Briefing Senin: Ukraine Meningkatkan Sabotase

Sementara Rusia dan Ukraina sama-sama gagal membuat kemajuan substansial di front perang mereka, Ukraina mulai menggunakan taktik gerilya, termasuk sabotase, pembunuhan, dan menargetkan kereta dan terowongan kereta api Rusia.

Pada 29 November, penyabot Ukraina menempatkan bahan peledak di kereta barang Rusia sekitar 3.000 mil dari perbatasan Ukraina, dalam upaya merusak terowongan penting melalui pegunungan Severomuysky. Setelah ledakan mengguncang terowongan, pejabat Rusia mengatakan ledakan tersebut disebabkan oleh “peledakan sebuah bahan peledak yang tidak dikenal.” Partisan Ukraina juga mengklaim bahwa mereka telah meledakkan kereta barang bulan lalu saat mengangkut amunisi dan bahan bakar dari Crimea yang diduduki Rusia.

Rusia juga menggunakan taktik serupa. Bulan lalu, otoritas Polandia menghukum 14 orang atas tuduhan sabotase di bawah arahan intelijen Rusia, kata pejabat Polandia. Sasaran utama mereka adalah kereta yang mengangkut bantuan militer dan kemanusiaan ke Ukraina, kata pejabat.

Di tempat lain dalam perang:

Rusia memukul Kharkiv, sebuah kota di Ukraina timur, dengan misil dan pesawat tak berawak menjelang Malam Tahun Baru.

Hanya beberapa hari setelah menyerbu Ukraina, Vladimir Putin, presiden Rusia, menandatangani undang-undang sensor yang luas untuk membungkam ketidaksetujuan selama perang. Menurut analisis Times hingga Agustus lalu, undang-undang itu telah menyebabkan lebih dari 6.500 orang ditangkap atau didenda.

Helikopter militer AS kemarin diserang oleh pejuang Houthi yang didukung Iran di Laut Merah dan membalas, menenggelamkan tiga kapal Houthi dan membunuh mereka, kata Komando Pusat AS.

Kejadian ini adalah eskalasi signifikan dari serangan Houthi di Laut Merah, di mana mereka telah meluncurkan puluhan serangan misil dan pesawat tak berawak terhadap kapal-kapal komersial sebagai respons terhadap perang Israel melawan Hamas.
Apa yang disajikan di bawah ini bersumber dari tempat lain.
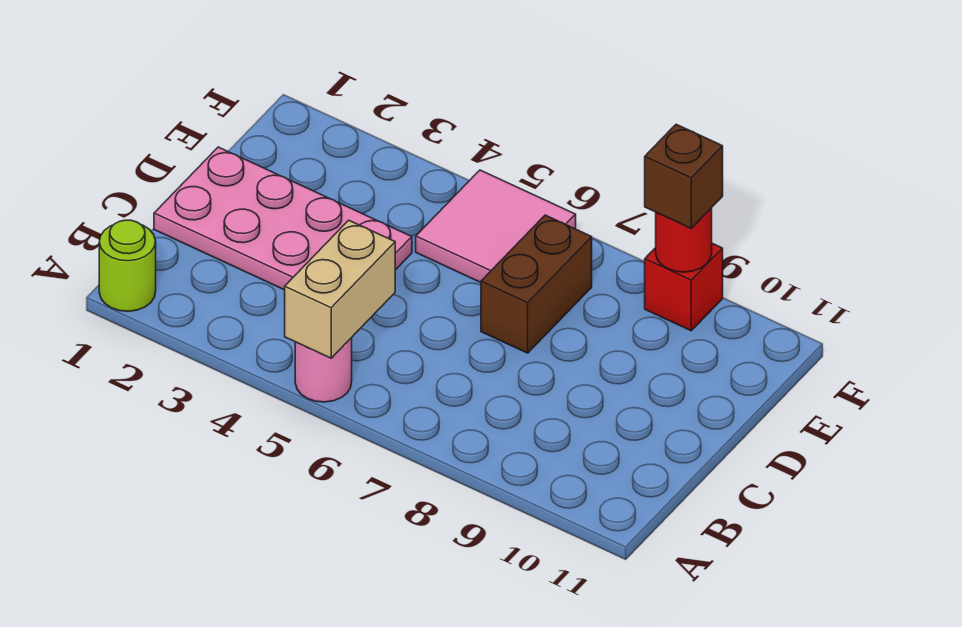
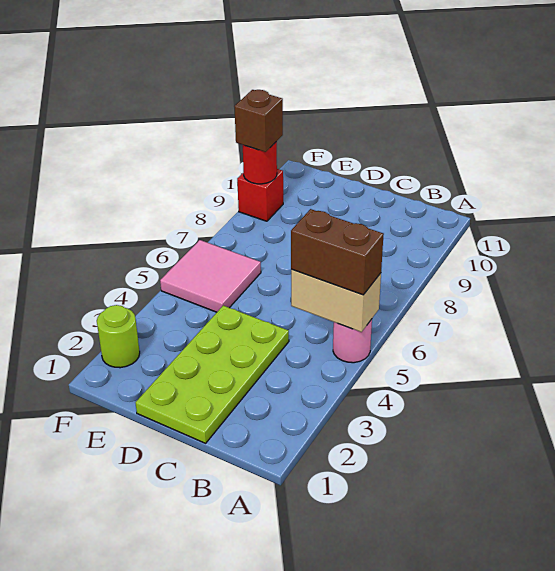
lime 1x1 round brick [99,220,156,311] -> lime 1x1 round brick moved to [97,305,140,368]
pink 2x4 plate [154,147,412,290] -> lime 2x4 plate [135,306,289,443]
brown 1x2 brick [481,215,592,353] -> brown 1x2 brick moved to [291,209,384,295]

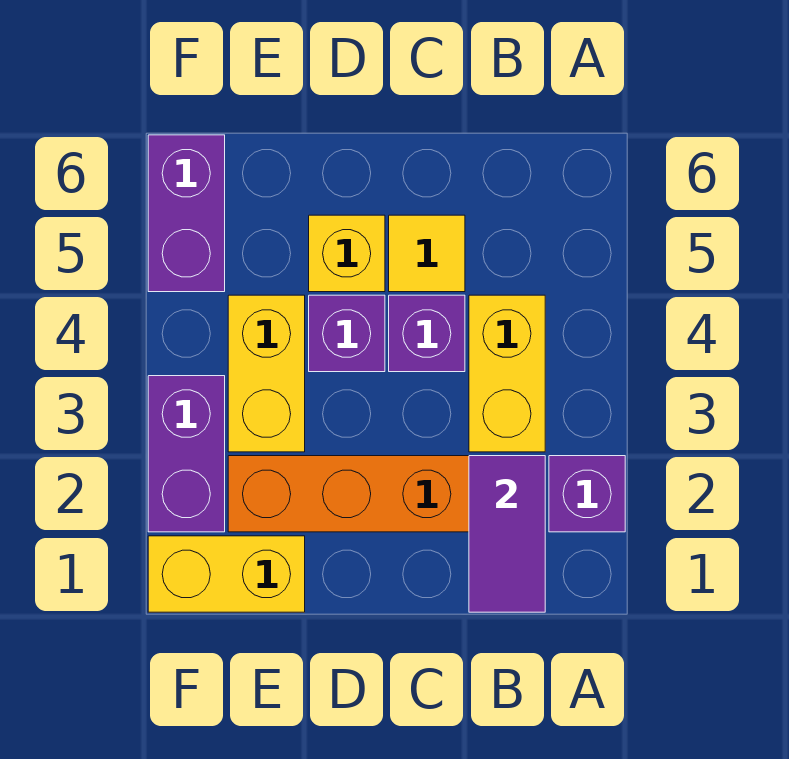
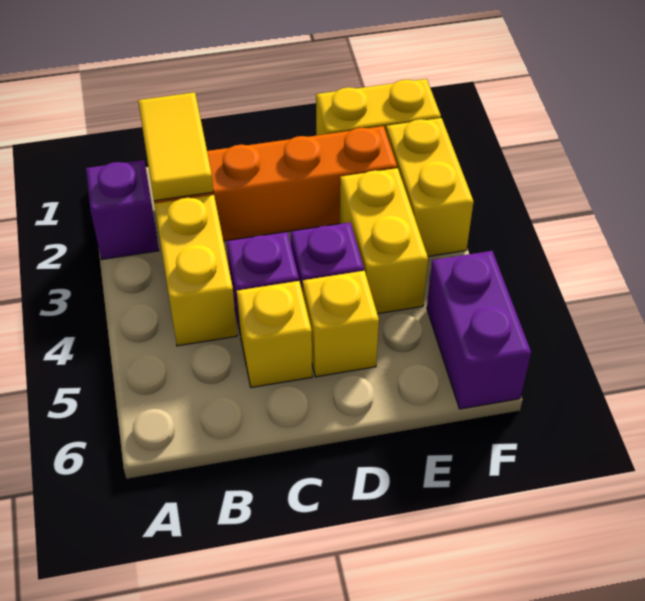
purple 1x2 tile [469,456,545,612] -> yellow 1x2 tile [138,92,214,201]
yellow 1x1 tile [389,215,465,292] -> yellow 1x1 brick [237,281,312,388]
purple 1x2 brick [148,376,225,532] -> yellow 1x2 brick [386,118,474,256]

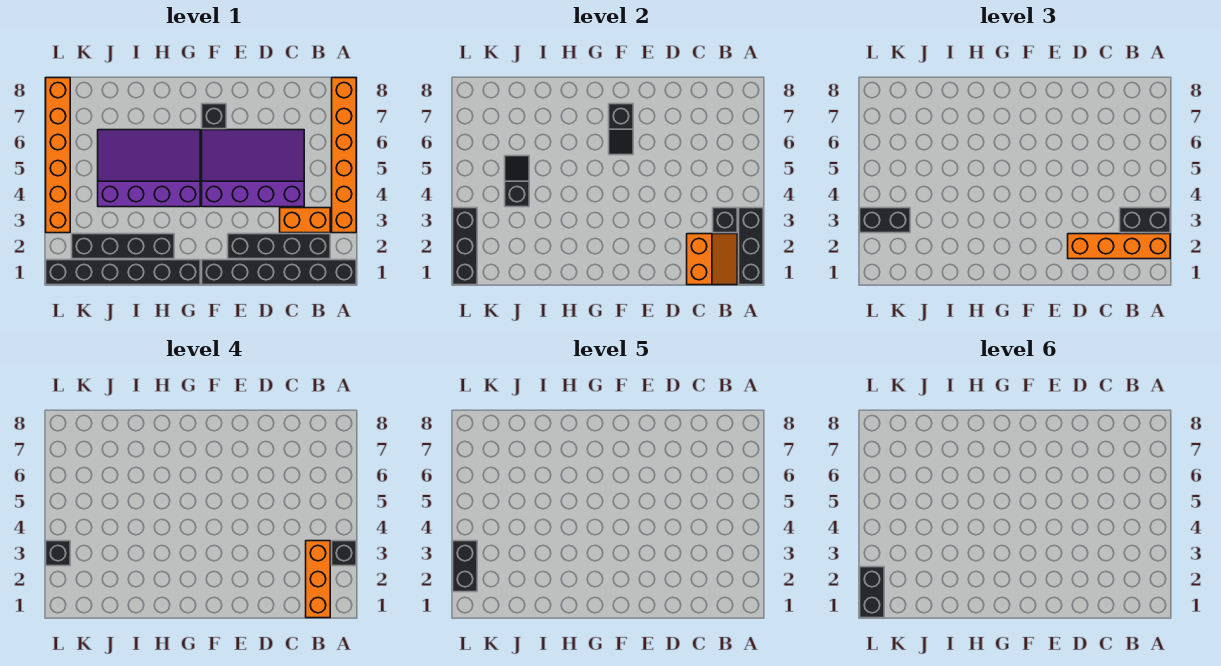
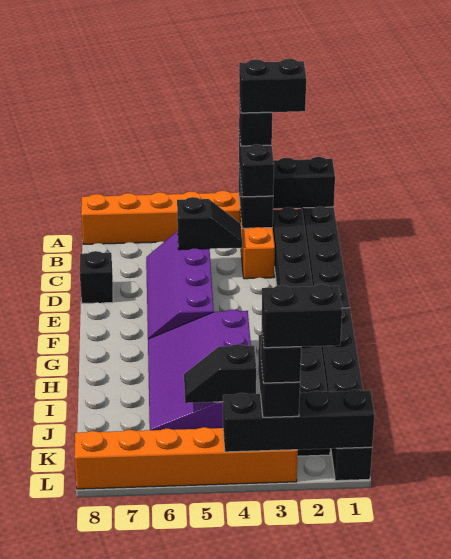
orange 1x4 brick [1068,234,1170,259] -> none
orange 2x2 slope [687,234,737,285] -> none
orange 1x3 brick [306,541,330,618] -> none
purple 3x4 slope [202,130,304,207] -> purple 2x4 slope [146,231,214,339]
black 1x2 slope [609,104,633,155] -> black 1x2 slope moved to [177,197,242,250]
black 1x1 brick [202,104,226,129] -> black 1x1 brick moved to [80,251,113,303]
black 1x3 brick [453,208,477,285] -> black 1x4 brick [223,389,375,452]
black 1x2 brick [860,567,884,618] -> black 1x2 brick moved to [239,59,306,113]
Ini adalah pertama kalinya sejak perang Israel-Hamas dimulai bahwa Houthi berbasis Yaman diketahui langsung menargetkan pasukan AS, yang dikerahkan ke wilayah tersebut untuk melindungi kapal-kapal di perairan.

Beberapa dekade setelah Filipina memperoleh kemerdekaannya dari AS, puluhan juta rakyat Filipina yang tidak memiliki tanah menghadapi keputusasaan yang berasal sebagian dari kebijakan yang diberlakukan oleh kekuatan yang mengendalikan kepulauan tersebut selama berabad-abad.

Kebijakan yang direkayasa untuk membuat negara bergantung pada barang-barang pabrik Amerika telah membuat Filipina tanpa basis industri yang kuat atau jenis ekonomi pabrik yang telah mengangkat negara-negara Asia lain. Sebaliknya, AS meninggalkan sistem yang mendukung keluarga-keluarga kaya yang mengendalikan perkebunan dan ranah politik, meninggalkan orang-orang yang tidak memiliki tanah di bawah kekuasaan mereka.